You're not feeling too much. You're feeling without understanding what you're feeling. Emotions you can't name control you. Emotions you can name become data.

This module teaches you to feel without drowning.

What's Actually Happening

Most men have three emotional settings: fine, angry, and shut down. Everything else gets compressed into one of those three.

Grief becomes anger. Fear becomes anger. Shame becomes shutdown. Longing becomes obsession.

The emotions you can't feel properly become the behaviors you can't control.

Exercise 3.1

Emotional Translation

Learn what's underneath your surface emotions.

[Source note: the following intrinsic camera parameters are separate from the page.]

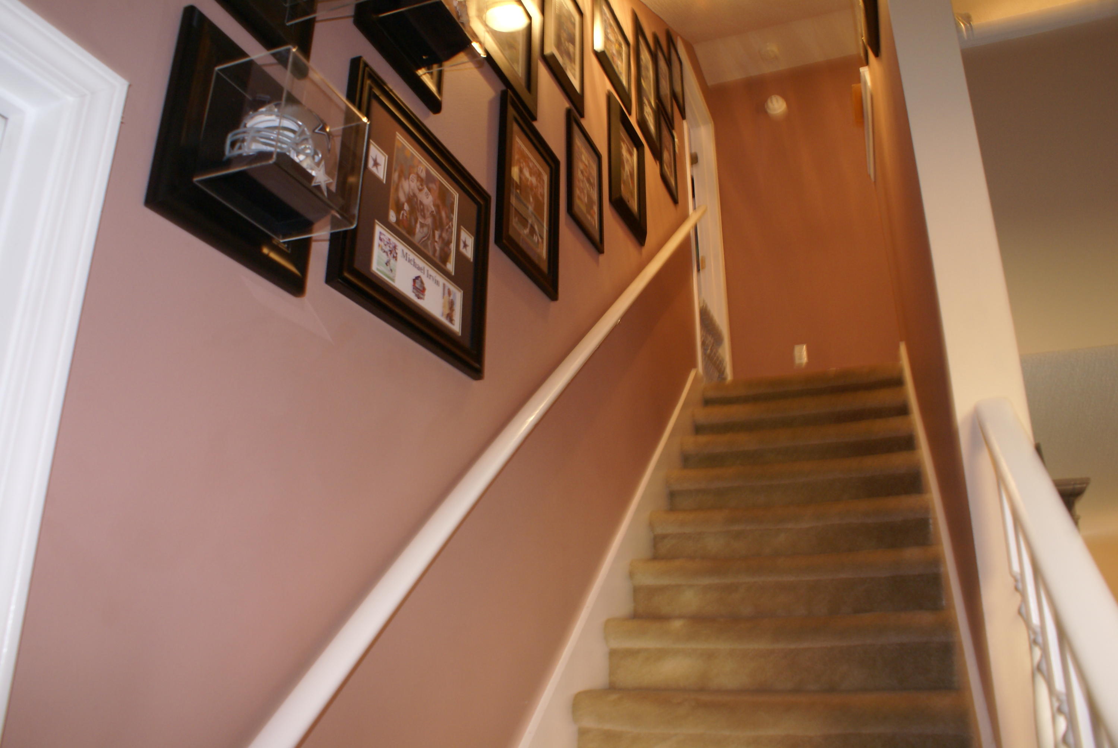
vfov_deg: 48.0
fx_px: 839
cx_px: 559
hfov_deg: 67.3
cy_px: 374
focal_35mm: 27
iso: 400
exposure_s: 1/4
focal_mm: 18
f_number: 5.6
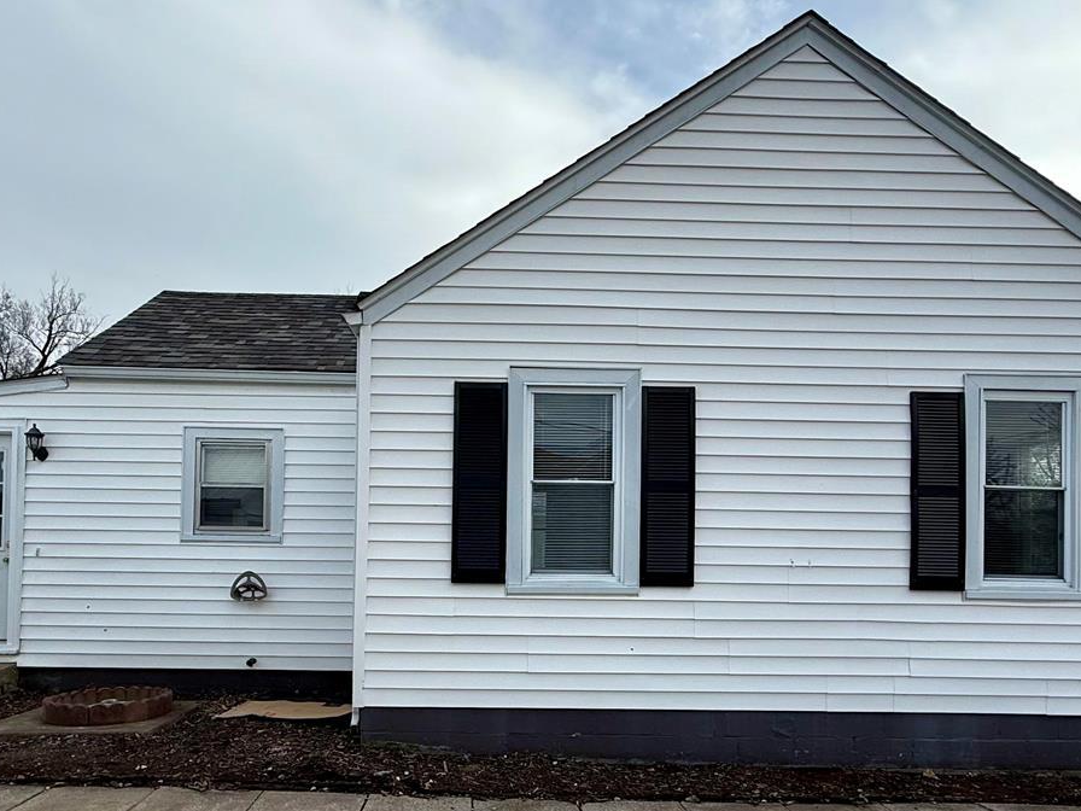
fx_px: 781
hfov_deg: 69.3
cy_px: 549
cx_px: 509
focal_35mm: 25
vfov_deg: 53.7
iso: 50
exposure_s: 1/955
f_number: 2.2
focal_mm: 2.22
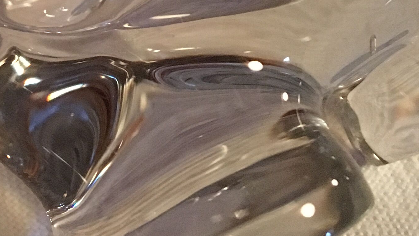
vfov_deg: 12.6
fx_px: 1044
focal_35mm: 94
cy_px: -50
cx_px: 5
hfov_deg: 21.9
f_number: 2.2
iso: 320
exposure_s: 1/17
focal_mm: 4.15
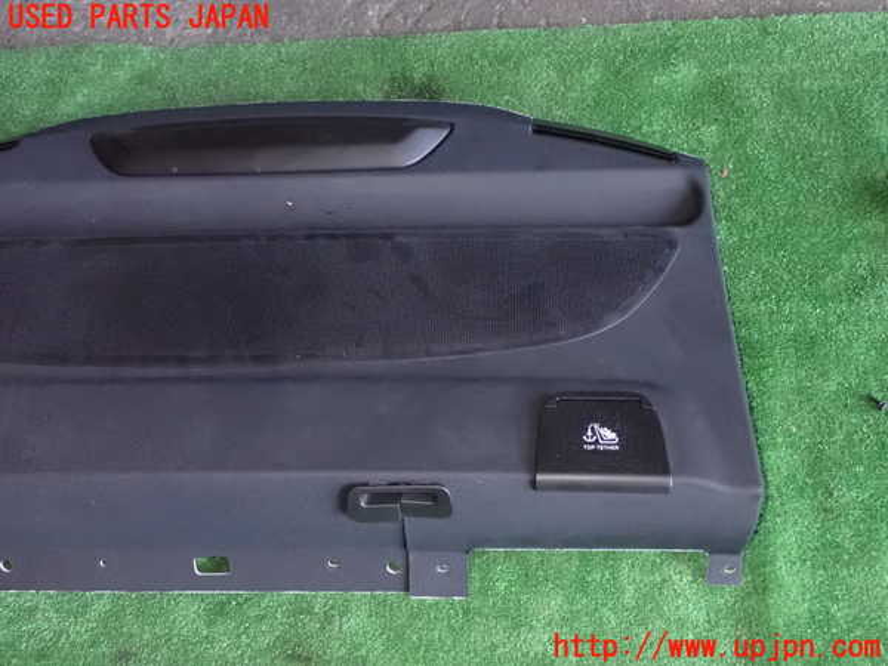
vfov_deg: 37.7
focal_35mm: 38
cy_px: 333
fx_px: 975
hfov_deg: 49.0
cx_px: 444
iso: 1600
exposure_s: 1/40
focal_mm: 6.83
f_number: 10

Anger and obsession are almost never the real feeling.

When you feel rage
Underneath is usually: fear, powerlessness, shame
The need: control, respect, safety
When you feel obsessive
Underneath is usually: grief, abandonment, ego injury
The need: proof of worth, closure, control
When you feel numb
Underneath is usually: overwhelm, grief, shame
The need: safety, permission to feel
When you feel desperate
Underneath is usually: terror, unworthiness, abandonment
The need: reassurance, validation, connection
My most common surface emotion is:
What I think is actually underneath it:
Exercise 3.2

The 90-Second Rule

Neurologically, the chemical rush of any emotion lasts about 90 seconds. Everything after that is you re-triggering it with your thoughts.

When emotion floods you:
0-30s: Notice it. Name it. "This is [emotion]."
30-60s: Locate it in your body. Where does it live?
60-90s: Breathe into that location. Don't fix it. Just witness it.
After: Notice if the intensity has shifted. It usually has.
Practice this three times today. What did you notice?
Exercise 3.3

Grief Permission

You're allowed to grieve. Not because you're weak. Because you lost something. Refusing to grieve doesn't make you strong. It makes you stuck.

What I actually lost (not just her):
What I haven't let myself feel about this loss:
If I let myself grieve fully, I'm afraid:
Men's Reflection

Where did I learn that feeling was dangerous?

What would it mean to be a man who can feel without being controlled by feeling?

The Goal

Emotional sobriety isn't about being unemotional. It's about feeling clearly. When you can name what you feel and trace it to its source, it stops running your behavior.

You don't become less of a man by feeling. You become less controlled.